Another famous Russian rock star, Va-Bank frontman Aleksandr Sklyar, told RT that Makarevich was communicating with a special kind of Russian known only to himself. “I simply pity him. If he sees Americans as kind he should move to America and live there among kind people,” Sklyar said.

State Duma deputy Vitaly Milonov, known for his conservative, Christian views, speculated that the “mean idiots” comment was made about Makarevich’s own entourage. He said that when Makarevich writes about Russians, he means the liberals that surround him, and Americans are nice to him out of sympathy. “But he should not take the approving nods of psychiatrists as a sign of agreement with his position,” Milonov said.

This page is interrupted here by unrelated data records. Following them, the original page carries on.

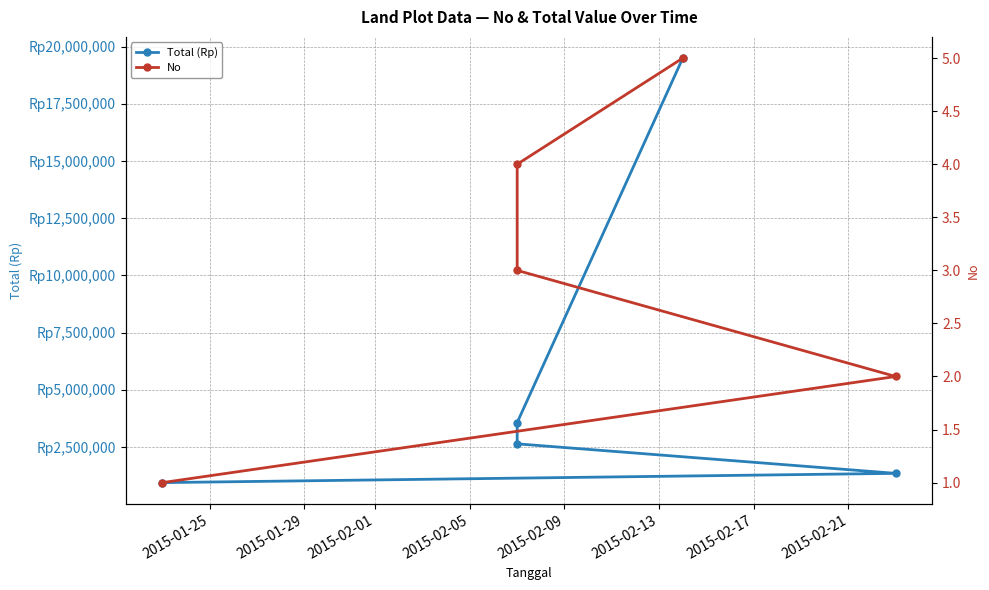

True or false: No has more than 0 points higher than both neighbors.

False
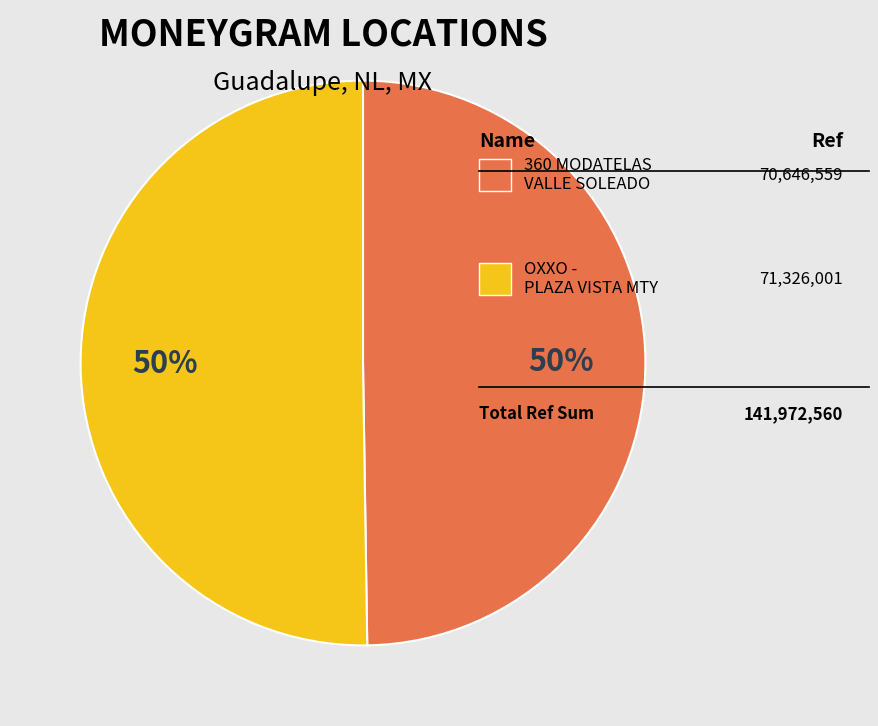

To the nearest percent, what is the average slice percentage?

50%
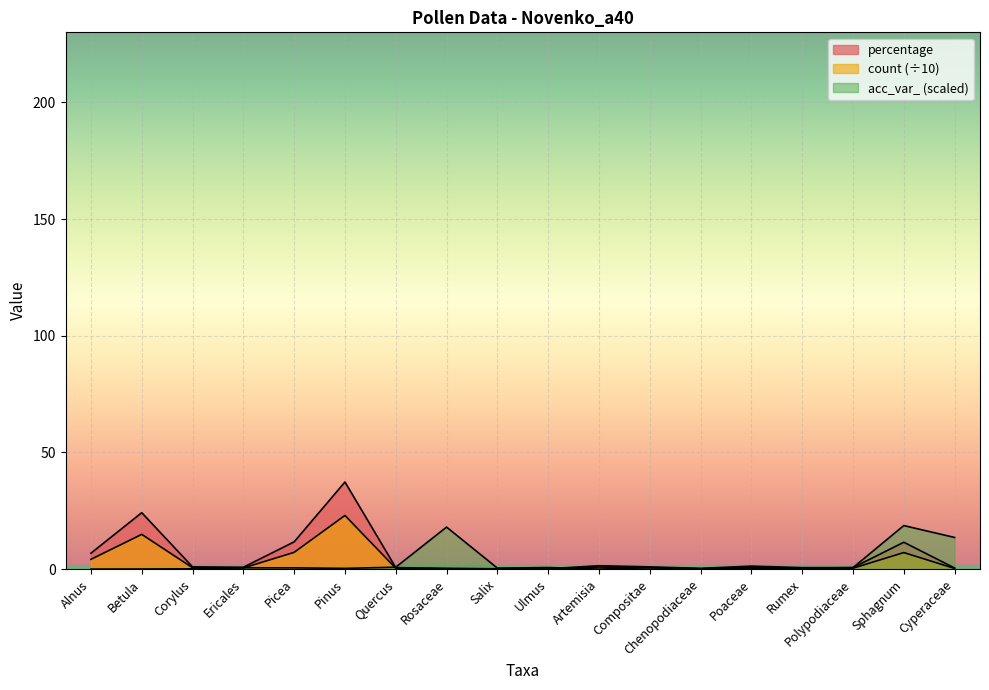

Read the count value at Rumex.

0.4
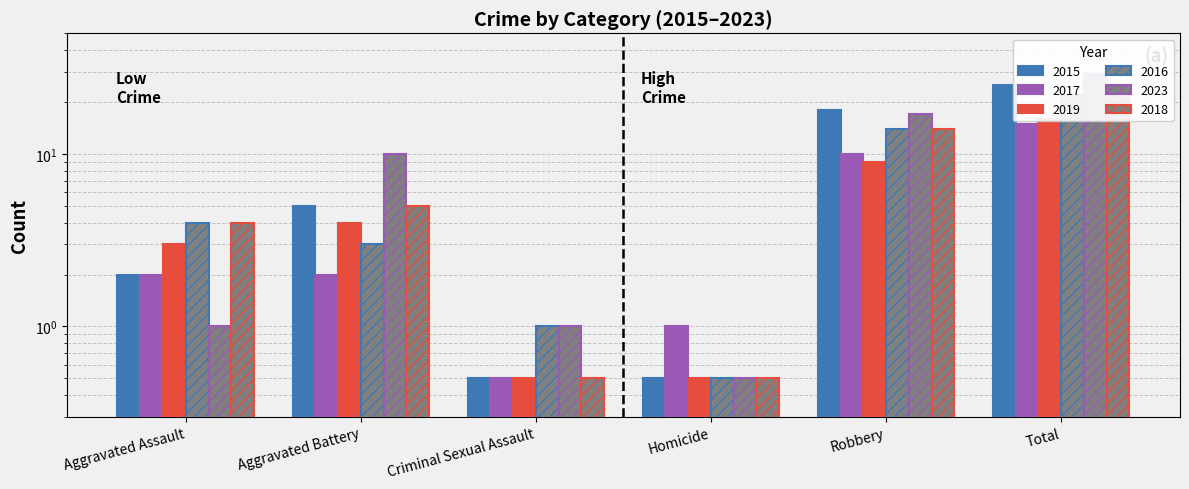

How many bars are there in total?

36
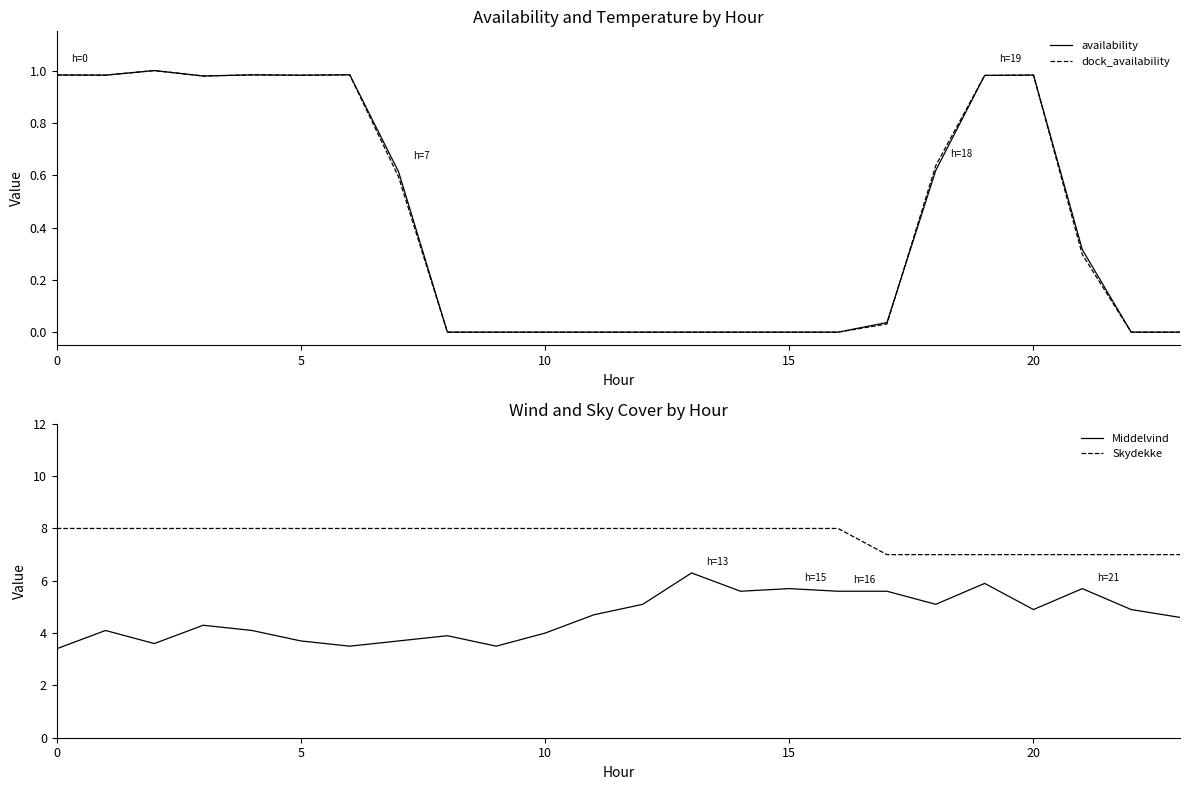

Reading left to right, list all the values displayed in this chart.

availability: 1.0	1.0	1.0	1.0	1.0	1.0	1.0	0.6	0.0	0.0	0.0	0.0	0.0	0.0	0.0	0.0	0.0	0.0	0.6	1.0	1.0	0.3	0.0	0.0
dock_availability: 1.0	1.0	1.0	1.0	1.0	1.0	1.0	0.6	0.0	0.0	0.0	0.0	0.0	0.0	0.0	0.0	0.0	0.0	0.6	1.0	1.0	0.3	0.0	0.0
Middelvind: 3.4	4.1	3.6	4.3	4.1	3.7	3.5	3.7	3.9	3.5	4.0	4.7	5.1	6.3	5.6	5.7	5.6	5.6	5.1	5.9	4.9	5.7	4.9	4.6
Skydekke: 8.0	8.0	8.0	8.0	8.0	8.0	8.0	8.0	8.0	8.0	8.0	8.0	8.0	8.0	8.0	8.0	8.0	7.0	7.0	7.0	7.0	7.0	7.0	7.0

MP Natalia Poklonskaya said that “Makarevich must have been talking about himself.”

Russian Foreign Ministry spokesperson Maria Zakharova took to Facebook to say: “Anyone who wants to call Russians ‘mean idiots’ should remember the experiment made in 2018 when your presidential candidate got 1.6 percent of votes after calling our people ‘genetic trash.’ Stop insulting us, you have no right for this!” (The candidate who received about 1.6 percent of the vote in the March 18 presidential election is ex-socialite and magazine editor Ksenia Sobchak who said that she considers Russia to be a country of “genetic trash” in a 2010 interview with Sobesednik Magazine).

Despite the criticism, Makarevich said that he had no intention of apologizing, but played down his initial statement, explaining that he was condemning state propaganda and not the Russian people as a whole.

This is not the first time a Russian artist has provoked scandal by an excessively generalizing public statement. Last month, actor Aleksey Serebryakov, who has starred in many Russian films and currently lives in Canada, gave a video interview broadcasted on the internet in which he alleged that “force, cheekiness and rudeness” formed Russia’s national idea.

The statement was reposted by hundreds of media outlets and drew the ire of many. Serebryakov replied that he would stand by his words and added that he did not care about other people’s opinions about himself, with one exception – his wife.